▶ Given instruction: Rewrite the data below with every "visible" switched to "shown", leaving everything else exactly the same.

▶ Extracted data:
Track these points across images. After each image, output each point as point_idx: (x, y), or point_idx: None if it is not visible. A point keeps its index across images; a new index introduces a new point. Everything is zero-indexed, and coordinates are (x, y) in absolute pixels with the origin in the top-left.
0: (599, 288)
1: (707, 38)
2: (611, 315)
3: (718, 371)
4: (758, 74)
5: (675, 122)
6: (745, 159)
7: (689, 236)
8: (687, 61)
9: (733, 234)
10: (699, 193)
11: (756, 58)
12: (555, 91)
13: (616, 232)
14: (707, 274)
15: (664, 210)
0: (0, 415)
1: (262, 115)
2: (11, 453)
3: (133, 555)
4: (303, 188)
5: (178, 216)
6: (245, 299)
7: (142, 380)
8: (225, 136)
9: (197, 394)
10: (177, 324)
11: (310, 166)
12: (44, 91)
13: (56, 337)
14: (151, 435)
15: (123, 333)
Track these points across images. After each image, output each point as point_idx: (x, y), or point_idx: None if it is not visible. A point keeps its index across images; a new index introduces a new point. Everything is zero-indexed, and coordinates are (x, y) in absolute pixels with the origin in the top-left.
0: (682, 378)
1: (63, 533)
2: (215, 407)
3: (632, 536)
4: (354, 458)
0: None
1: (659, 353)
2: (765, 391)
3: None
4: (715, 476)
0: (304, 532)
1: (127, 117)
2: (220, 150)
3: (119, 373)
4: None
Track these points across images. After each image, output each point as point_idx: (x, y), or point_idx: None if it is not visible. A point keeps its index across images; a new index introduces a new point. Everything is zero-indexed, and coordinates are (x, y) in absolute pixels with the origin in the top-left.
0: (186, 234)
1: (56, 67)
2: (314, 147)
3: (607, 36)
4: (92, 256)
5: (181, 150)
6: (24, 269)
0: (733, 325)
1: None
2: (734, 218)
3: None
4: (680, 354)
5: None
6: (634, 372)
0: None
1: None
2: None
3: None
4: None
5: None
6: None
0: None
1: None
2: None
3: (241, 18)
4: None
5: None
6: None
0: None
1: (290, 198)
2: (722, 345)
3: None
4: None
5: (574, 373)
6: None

▶ Correct response:
Track these points across images. After each image, output each point as point_idx: (x, y), or point_idx: None if it is not shown. A point keeps its index across images; a new index introduces a new point. Everything is zero-indexed, and coordinates are (x, y) in absolute pixels with the origin in the top-left.
0: (599, 288)
1: (707, 38)
2: (611, 315)
3: (718, 371)
4: (758, 74)
5: (675, 122)
6: (745, 159)
7: (689, 236)
8: (687, 61)
9: (733, 234)
10: (699, 193)
11: (756, 58)
12: (555, 91)
13: (616, 232)
14: (707, 274)
15: (664, 210)
0: (0, 415)
1: (262, 115)
2: (11, 453)
3: (133, 555)
4: (303, 188)
5: (178, 216)
6: (245, 299)
7: (142, 380)
8: (225, 136)
9: (197, 394)
10: (177, 324)
11: (310, 166)
12: (44, 91)
13: (56, 337)
14: (151, 435)
15: (123, 333)
Track these points across images. After each image, output each point as point_idx: (x, y), or point_idx: None if it is not shown. A point keeps its index across images; a new index introduces a new point. Everything is zero-indexed, and coordinates are (x, y) in absolute pixels with the origin in the top-left.
0: (682, 378)
1: (63, 533)
2: (215, 407)
3: (632, 536)
4: (354, 458)
0: None
1: (659, 353)
2: (765, 391)
3: None
4: (715, 476)
0: (304, 532)
1: (127, 117)
2: (220, 150)
3: (119, 373)
4: None
Track these points across images. After each image, output each point as point_idx: (x, y), or point_idx: None if it is not shown. A point keeps its index across images; a new index introduces a new point. Everything is zero-indexed, and coordinates are (x, y) in absolute pixels with the origin in the top-left.
0: (186, 234)
1: (56, 67)
2: (314, 147)
3: (607, 36)
4: (92, 256)
5: (181, 150)
6: (24, 269)
0: (733, 325)
1: None
2: (734, 218)
3: None
4: (680, 354)
5: None
6: (634, 372)
0: None
1: None
2: None
3: None
4: None
5: None
6: None
0: None
1: None
2: None
3: (241, 18)
4: None
5: None
6: None
0: None
1: (290, 198)
2: (722, 345)
3: None
4: None
5: (574, 373)
6: None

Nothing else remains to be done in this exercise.